Separate Calibration Constants for Each Direction
In testing, I found that the aerodynamics of pushing air into the sensor versus pulling it out produce slightly different flow characteristics. To account for this, I defined two calibration constants derived from the Part 1 calibration run:
#define EX_VOLT_TO_L_RATIO 2.94 // Exhale factor
#define IN_VOLT_TO_L_RATIO 2.57 // Inhale factor
float integrate_vol(float vals[], float dt, int factor) {
float cal_fac;
if(factor == 0) cal_fac = EX_VOLT_TO_L_RATIO;
if(factor == 1) cal_fac = IN_VOLT_TO_L_RATIO;
// ... standard trapezoidal integration loop ...
return sum * cal_fac; // Returns liters
}
The Clinical Algorithm: Scripting the FVC Maneuver
Forced Vital Capacity isn’t a single breath measurement. It requires a specific sequence of maneuvers — a deep inhale, normal tidal breathing, then a maximal forced exhale. By abstracting the raw sensing logic into measure(), the FVC code reads almost like a clinical script:
void measure_FVC () {
// Step 1: Deep inhale (Inspiratory Capacity)

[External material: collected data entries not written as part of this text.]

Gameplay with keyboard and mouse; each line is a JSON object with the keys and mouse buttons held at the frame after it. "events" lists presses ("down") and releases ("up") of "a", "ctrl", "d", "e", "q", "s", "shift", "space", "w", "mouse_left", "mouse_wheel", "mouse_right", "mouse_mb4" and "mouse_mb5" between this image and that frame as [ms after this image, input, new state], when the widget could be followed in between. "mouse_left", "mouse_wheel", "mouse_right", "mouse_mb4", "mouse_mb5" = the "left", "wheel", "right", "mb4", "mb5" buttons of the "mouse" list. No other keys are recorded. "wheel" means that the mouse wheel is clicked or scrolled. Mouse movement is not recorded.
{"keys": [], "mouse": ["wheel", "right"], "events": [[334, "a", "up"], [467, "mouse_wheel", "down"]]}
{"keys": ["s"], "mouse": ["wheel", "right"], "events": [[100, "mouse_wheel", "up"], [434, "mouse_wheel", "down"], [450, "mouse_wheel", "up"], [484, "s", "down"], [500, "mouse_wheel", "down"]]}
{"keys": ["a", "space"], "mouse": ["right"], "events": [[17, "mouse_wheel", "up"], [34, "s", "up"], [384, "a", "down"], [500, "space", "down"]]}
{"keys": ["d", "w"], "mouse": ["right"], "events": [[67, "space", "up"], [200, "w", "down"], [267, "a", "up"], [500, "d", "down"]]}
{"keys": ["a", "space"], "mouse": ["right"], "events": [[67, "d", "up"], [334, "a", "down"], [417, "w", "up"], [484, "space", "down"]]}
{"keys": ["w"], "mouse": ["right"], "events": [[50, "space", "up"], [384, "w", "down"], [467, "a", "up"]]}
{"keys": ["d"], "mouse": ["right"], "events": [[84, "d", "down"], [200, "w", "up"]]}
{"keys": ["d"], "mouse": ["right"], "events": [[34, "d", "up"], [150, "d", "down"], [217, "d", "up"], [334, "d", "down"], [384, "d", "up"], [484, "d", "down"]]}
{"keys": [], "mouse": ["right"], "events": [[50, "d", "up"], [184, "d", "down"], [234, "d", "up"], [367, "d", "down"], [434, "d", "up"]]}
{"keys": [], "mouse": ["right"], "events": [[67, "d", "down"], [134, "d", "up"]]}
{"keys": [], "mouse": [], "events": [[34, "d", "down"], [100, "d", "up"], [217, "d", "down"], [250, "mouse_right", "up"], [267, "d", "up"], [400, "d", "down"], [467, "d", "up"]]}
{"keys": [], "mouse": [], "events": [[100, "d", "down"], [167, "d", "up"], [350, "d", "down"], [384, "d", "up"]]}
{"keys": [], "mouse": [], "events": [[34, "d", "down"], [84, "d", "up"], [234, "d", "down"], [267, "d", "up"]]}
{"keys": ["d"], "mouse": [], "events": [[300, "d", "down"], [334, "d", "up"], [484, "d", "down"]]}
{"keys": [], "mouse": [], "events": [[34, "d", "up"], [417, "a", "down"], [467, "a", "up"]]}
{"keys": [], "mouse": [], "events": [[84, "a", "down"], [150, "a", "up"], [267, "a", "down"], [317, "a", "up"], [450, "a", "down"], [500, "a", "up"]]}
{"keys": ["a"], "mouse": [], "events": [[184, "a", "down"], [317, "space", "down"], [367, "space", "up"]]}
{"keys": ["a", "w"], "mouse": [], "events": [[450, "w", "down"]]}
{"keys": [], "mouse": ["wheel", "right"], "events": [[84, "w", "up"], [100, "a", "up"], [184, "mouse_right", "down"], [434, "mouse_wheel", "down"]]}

write_oled("Take a deep breath...");
FVC_vals[0] = measure(1);
// Steps 2 & 3: Normal breathing to find Tidal Volume
write_oled("Breathe normally...");
FVC_vals[1] = measure(1); // TV inhale
FVC_vals[2] = measure(0); // TV exhale
// Step 4: The forceful exhale
write_oled("Exhale as hard as possible...");
FVC_vals[3] = measure(0);
// The math
float TV = (FVC_vals[1] + FVC_vals[2]) / 2.0;
FVC = FVC_vals[0] + FVC_vals[3] - TV;
write_oled("FVC: " + String(FVC) + "L");
}
Because measure() handles hysteresis (waiting for the user to start breathing) and ADC sampling, measure_FVC doesn’t need to know anything about voltages or timing. It asks for a volume, waits for the user to comply, and gets a float back. Clean separation of concerns.
What this project makes obvious is how much software compensation is required for analog hardware. We had to calibrate out the DC offset at boot (V_amb), implement hysteresis to ignore noise, invert negative signals for inhalation, and apply different scaling factors based on airflow direction. Once those low-level hurdles are cleared, building the high-level medical logic becomes a straightforward exercise in state management.